Listening to: Aerosmith - Sing With Me
Mood: Crack head type awake

Hope you like the design changes that I just did. I thought it was about time to play around with blogger’s features a bit. The couch image is a bit self explanatory. My couches are this brick red color, so I thought it fit.

It’s a bit more than a little ironic that I posted yesterday about magnet hands. As I was doing laundry in the evening, I noticed that our laundry card had gone missing. Our washers and driers use a credit card type card that you re-monetize at a machine and then insert into the machine to use. I was sure that I put it on our craft table along with the detergent, as I usually do. When I went to get it, it was missing and because my eldest daughter was using that table, I assumed that she had moved it. Now keeping my previous post in mind, this wasn’t an idiotic assumption. Well, I got after her about it quite a bit. She didn’t deny it, but she didn’t admit it either. I couldn’t find it for anything and just got more annoyed as time went on.

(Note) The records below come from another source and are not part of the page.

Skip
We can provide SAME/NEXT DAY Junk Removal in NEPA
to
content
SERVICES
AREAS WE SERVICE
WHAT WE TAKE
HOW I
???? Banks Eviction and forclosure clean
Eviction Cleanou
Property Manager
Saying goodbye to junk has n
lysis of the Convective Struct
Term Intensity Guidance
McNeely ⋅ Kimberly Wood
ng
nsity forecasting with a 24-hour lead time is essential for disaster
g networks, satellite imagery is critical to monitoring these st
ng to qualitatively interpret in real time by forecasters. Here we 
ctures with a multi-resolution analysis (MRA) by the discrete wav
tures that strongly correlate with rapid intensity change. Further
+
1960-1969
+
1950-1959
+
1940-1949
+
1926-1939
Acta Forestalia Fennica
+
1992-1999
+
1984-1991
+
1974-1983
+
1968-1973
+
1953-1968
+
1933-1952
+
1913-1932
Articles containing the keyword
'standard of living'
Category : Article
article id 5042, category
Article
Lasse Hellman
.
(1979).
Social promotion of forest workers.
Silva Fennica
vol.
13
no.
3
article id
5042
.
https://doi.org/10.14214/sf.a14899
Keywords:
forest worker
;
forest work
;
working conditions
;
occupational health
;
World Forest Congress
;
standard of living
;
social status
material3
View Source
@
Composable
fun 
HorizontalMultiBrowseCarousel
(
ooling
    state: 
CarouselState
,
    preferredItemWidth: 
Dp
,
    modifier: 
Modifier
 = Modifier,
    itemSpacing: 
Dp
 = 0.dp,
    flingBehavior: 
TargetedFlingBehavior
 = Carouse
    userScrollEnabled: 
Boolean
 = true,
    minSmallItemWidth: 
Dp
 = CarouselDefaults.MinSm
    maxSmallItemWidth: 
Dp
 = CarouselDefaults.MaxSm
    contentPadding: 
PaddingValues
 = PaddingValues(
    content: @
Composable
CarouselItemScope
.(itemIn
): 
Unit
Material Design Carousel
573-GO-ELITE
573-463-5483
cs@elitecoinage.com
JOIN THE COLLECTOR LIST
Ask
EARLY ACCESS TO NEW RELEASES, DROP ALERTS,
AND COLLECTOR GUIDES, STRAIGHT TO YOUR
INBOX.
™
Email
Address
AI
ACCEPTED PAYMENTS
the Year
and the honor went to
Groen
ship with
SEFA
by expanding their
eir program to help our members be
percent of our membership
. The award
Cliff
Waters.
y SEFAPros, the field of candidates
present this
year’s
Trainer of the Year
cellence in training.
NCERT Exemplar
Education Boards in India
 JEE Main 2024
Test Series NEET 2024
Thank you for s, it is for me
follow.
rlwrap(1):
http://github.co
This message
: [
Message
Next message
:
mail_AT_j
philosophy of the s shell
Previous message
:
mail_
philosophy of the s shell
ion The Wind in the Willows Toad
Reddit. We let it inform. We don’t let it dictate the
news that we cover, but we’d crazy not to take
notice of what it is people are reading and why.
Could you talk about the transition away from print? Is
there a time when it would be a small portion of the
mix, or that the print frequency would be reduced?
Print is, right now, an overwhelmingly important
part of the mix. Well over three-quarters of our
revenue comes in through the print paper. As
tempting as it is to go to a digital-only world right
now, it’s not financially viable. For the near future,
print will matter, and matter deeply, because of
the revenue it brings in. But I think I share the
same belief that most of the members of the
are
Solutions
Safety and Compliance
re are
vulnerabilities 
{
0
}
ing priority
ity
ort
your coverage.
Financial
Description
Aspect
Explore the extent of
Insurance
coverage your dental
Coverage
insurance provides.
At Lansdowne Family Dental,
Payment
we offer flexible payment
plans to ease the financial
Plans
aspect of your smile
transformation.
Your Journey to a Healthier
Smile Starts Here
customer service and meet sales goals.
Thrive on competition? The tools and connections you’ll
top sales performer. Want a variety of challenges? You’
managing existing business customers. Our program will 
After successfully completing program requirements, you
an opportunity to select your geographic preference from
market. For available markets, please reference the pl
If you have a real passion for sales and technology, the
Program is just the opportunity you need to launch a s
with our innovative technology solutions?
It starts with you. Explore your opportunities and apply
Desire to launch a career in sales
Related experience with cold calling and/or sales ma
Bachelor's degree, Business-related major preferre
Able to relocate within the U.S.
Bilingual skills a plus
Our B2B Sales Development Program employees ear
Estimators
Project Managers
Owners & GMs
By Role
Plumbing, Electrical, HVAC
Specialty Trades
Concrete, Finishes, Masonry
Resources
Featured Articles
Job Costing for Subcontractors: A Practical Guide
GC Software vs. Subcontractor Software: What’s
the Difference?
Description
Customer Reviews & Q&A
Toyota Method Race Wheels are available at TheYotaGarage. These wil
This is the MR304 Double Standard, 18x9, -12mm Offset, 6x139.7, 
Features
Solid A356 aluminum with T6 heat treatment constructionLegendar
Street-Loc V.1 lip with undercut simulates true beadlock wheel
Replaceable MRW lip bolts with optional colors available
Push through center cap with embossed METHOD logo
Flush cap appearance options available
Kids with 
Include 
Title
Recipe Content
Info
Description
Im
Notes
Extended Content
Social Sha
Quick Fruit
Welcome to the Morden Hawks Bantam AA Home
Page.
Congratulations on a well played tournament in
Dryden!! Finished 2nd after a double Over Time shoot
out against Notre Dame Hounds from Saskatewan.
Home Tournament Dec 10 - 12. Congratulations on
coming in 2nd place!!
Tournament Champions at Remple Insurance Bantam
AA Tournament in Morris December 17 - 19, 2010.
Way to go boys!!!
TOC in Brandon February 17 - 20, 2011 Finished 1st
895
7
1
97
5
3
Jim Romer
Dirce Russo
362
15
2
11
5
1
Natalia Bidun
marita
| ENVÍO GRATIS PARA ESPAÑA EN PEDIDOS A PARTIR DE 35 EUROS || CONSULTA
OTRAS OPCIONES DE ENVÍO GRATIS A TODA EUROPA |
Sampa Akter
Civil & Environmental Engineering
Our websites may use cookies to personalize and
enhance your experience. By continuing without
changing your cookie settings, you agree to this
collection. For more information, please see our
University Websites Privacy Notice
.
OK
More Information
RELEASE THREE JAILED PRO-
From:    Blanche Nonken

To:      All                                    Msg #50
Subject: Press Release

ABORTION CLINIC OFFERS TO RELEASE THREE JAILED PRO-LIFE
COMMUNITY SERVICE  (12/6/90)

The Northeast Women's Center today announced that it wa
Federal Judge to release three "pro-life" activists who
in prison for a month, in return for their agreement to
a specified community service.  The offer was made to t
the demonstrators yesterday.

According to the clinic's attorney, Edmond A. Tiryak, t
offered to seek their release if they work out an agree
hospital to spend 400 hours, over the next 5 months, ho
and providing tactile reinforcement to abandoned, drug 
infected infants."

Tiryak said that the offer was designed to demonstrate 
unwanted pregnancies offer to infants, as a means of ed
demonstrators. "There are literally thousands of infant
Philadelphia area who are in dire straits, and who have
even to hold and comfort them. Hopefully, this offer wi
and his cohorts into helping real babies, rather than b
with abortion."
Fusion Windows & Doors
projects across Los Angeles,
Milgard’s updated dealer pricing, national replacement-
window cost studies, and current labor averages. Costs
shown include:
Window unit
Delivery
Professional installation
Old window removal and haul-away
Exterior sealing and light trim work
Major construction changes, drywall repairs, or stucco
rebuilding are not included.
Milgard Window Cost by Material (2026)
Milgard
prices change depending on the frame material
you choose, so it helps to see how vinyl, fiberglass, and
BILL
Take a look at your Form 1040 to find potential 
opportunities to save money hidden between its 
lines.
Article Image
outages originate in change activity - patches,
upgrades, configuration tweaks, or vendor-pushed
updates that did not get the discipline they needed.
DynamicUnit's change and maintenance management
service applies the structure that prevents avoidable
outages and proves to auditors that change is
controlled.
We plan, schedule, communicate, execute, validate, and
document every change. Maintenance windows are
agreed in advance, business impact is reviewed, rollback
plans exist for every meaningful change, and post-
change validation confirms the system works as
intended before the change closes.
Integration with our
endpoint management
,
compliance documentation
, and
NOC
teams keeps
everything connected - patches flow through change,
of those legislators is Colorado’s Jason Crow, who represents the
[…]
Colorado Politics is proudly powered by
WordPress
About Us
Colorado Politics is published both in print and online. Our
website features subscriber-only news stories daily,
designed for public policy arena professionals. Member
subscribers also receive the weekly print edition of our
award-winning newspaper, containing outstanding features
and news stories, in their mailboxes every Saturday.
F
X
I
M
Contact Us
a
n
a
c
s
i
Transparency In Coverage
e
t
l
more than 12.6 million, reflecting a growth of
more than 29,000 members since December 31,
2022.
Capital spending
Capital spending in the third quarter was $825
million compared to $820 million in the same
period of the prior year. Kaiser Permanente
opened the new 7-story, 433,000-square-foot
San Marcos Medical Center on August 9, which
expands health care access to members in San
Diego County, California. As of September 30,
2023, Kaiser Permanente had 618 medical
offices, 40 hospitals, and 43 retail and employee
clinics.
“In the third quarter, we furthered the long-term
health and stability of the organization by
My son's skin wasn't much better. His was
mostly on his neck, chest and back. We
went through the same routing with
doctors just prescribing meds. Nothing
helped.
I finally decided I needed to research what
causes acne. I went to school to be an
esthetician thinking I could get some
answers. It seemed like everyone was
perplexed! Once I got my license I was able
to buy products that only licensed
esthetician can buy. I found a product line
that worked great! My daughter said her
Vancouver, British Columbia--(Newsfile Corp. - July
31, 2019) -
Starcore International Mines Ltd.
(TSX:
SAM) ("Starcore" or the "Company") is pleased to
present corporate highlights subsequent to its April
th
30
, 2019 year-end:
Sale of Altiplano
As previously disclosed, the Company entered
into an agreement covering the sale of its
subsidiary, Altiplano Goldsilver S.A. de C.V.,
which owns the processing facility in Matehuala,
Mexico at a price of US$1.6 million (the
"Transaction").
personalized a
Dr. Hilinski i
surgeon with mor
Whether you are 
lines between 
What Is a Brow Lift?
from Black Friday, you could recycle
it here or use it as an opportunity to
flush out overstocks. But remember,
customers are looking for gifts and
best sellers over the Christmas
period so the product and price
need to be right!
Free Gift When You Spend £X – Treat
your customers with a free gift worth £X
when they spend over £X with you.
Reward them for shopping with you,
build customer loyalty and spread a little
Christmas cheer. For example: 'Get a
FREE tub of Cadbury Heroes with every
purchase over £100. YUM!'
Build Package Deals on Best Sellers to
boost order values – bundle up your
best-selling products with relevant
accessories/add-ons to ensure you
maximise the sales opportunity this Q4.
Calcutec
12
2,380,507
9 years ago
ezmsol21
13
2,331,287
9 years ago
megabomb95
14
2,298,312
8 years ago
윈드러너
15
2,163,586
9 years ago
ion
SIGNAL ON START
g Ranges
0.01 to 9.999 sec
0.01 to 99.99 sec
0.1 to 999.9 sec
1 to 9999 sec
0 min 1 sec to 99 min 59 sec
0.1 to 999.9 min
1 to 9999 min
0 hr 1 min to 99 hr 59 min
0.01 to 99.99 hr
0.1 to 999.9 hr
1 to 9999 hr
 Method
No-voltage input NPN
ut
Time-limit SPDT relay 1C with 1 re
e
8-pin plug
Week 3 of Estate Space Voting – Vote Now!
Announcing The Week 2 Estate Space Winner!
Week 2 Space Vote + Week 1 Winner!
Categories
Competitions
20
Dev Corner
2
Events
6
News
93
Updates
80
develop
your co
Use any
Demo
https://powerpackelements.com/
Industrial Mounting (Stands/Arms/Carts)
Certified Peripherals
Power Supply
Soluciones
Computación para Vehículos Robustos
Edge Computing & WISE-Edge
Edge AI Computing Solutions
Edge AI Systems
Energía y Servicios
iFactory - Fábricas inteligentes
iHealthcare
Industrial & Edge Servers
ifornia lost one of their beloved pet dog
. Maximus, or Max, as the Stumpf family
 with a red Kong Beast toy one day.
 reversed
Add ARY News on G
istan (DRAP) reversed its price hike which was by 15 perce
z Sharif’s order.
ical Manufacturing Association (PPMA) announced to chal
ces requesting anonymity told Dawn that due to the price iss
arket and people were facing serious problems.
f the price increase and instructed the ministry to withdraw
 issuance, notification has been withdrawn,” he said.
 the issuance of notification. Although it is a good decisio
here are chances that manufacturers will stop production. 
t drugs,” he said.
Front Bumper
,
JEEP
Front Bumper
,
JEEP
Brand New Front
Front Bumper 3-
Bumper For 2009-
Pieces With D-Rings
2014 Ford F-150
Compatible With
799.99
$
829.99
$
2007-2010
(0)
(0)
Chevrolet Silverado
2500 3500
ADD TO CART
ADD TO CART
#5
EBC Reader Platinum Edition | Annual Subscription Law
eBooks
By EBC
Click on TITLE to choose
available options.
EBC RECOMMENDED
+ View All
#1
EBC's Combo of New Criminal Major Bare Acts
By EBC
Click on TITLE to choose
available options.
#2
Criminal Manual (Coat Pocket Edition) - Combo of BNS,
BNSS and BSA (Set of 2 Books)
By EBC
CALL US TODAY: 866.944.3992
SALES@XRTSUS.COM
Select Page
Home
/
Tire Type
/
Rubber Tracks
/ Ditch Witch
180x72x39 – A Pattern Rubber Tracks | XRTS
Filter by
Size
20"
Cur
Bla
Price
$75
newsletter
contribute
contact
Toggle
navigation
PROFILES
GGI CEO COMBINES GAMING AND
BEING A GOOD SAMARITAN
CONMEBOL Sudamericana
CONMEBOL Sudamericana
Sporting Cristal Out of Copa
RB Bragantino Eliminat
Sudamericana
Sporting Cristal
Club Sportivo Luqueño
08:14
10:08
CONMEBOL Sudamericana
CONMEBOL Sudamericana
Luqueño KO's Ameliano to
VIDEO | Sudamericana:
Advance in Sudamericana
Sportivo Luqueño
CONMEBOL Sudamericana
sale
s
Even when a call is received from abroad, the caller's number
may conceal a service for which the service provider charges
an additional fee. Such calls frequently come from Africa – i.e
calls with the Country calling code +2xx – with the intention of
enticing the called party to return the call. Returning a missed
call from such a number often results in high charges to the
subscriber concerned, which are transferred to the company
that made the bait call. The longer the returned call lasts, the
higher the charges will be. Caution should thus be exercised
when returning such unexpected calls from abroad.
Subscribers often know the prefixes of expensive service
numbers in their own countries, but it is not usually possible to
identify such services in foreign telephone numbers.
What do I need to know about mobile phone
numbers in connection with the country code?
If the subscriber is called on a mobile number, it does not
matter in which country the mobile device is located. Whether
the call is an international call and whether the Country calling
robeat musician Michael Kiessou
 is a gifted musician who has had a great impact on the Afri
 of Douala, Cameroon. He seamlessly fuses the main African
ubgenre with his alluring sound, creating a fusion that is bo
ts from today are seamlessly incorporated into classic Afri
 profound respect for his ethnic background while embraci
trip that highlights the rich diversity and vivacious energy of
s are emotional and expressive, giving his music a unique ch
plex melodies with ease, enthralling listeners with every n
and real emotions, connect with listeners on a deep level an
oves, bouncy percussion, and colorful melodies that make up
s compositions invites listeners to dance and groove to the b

After the kids went to bed, our house got cold and I threw on my favorite black Dickies sweatshirt. I had it on earlier, but gave it no thought when I took it off. I reached my hands into my pocket, and guess what I found. Yep. So I basically felt like an asshat jerk for getting after my daughter when it was completely my fault. You should have seen her face this morning when I apologized to her and explained what happened. It was that “I told you I didn’t do it you silly heffer!” look. Sigh.

I know every parent wins one of these awards at some point in time, but it doesn’t help you feel less like a prick.